# What's your chi's fave natural treat?



## Munchii (Mar 22, 2011)

I was just wondering what your Chihuahua's favourite natural treat is? Chloe's favourite is Raw Carrot, she goes nuts for it! I only give it to her once or twice a week, as its high in natural sugars. She also loves Apple (one thin slice, peeled) and Mashed Potatoe 
I much prefer to feed natural treats, Like safe vegetables, fruit and cooked meats. You never know whats in the store bought ones.


----------



## BellaLina's Mom (Mar 16, 2007)

My girls love small amounts of safe fruits and vegetables, such as, plums, bananas, peas, carrots, green beans, baked sweet potatoes.


----------



## svdreamer (Feb 20, 2010)

Mine go crazy over freeze-dried chicken training treats. It's like beef jerky but chicken. lol


----------



## CarrieAndCalista (Jul 22, 2011)

Calista loves Blueberries. 
Also... these are amazing... and their food also
Natural Dog Food Treats


----------



## CarrieAndCalista (Jul 22, 2011)

posted in wrong thread


----------



## Natti (Jun 24, 2010)

Bullys are the number 1 favorite in this house, very closely followed by dried chicken or dried liver


----------



## Miinerva (Jun 10, 2011)

Lady goes mad and will do anything or my home made turkey jerky and Locco goes even more locco over my home made Liver treats. I very seldom give them treats from the store. I prefer to make my own. it is a bit of work cutting everything up but it is worth it when i see how much they love it, i know what is in it and it is cheaper and healthier.

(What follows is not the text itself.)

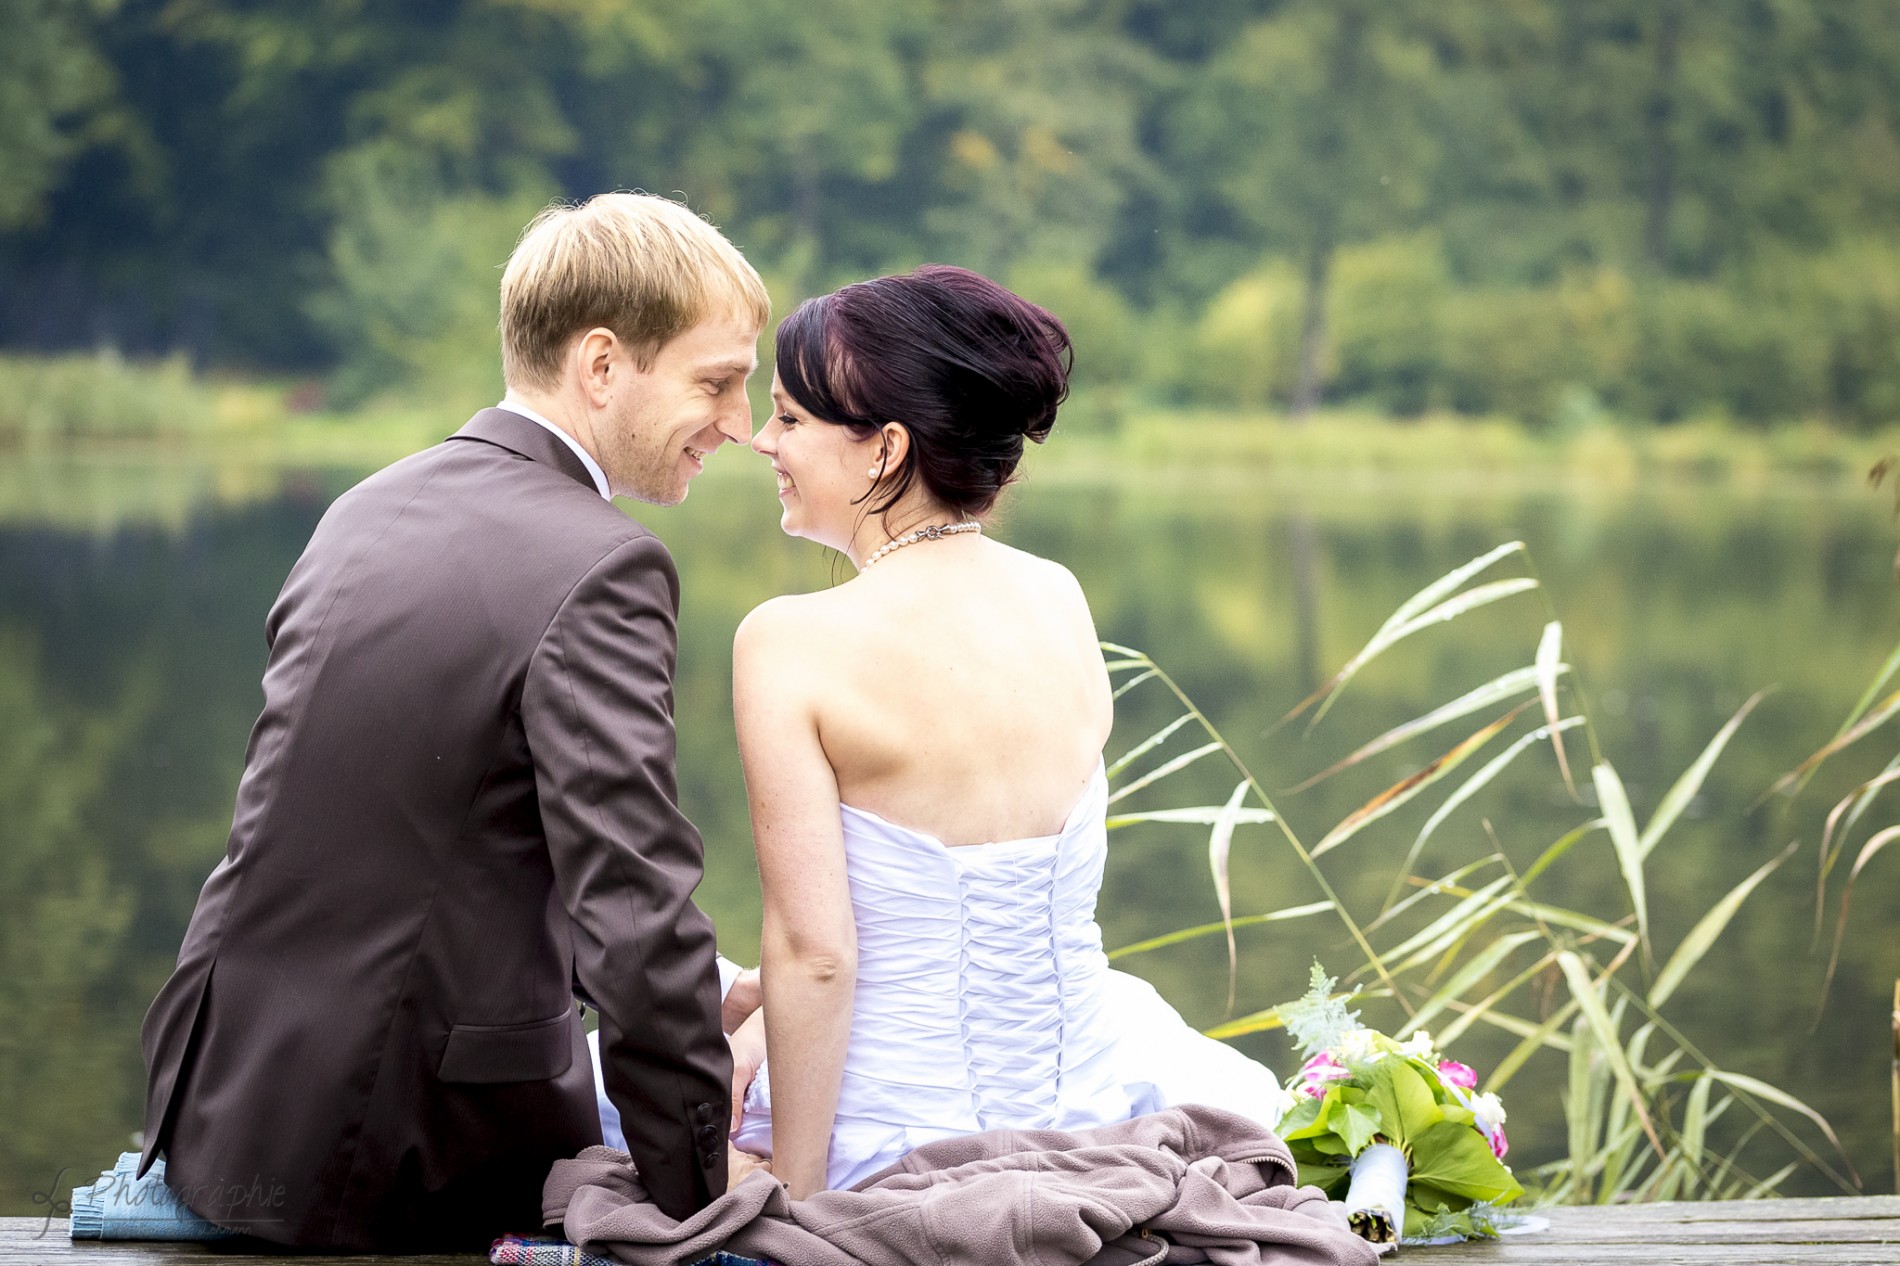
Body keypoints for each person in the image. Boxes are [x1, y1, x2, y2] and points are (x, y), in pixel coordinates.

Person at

No added salt or sugar or other stuff. Sometimes i wonder if i have to much time on my hands hehe. If my boss knew i was making my own dog candy a home he would not feel so guilty when asking me to work a weekend hehe


----------



## LostLakeLua (Sep 6, 2009)

Frozen canned/pureed pumpkin! My dogs go crazy for it; plus its easy on the tummy and works both against diarrhea and constipation believe it or not. Good stuff and they love the taste.


----------



## Gingersmom (Mar 12, 2009)

back yard!


----------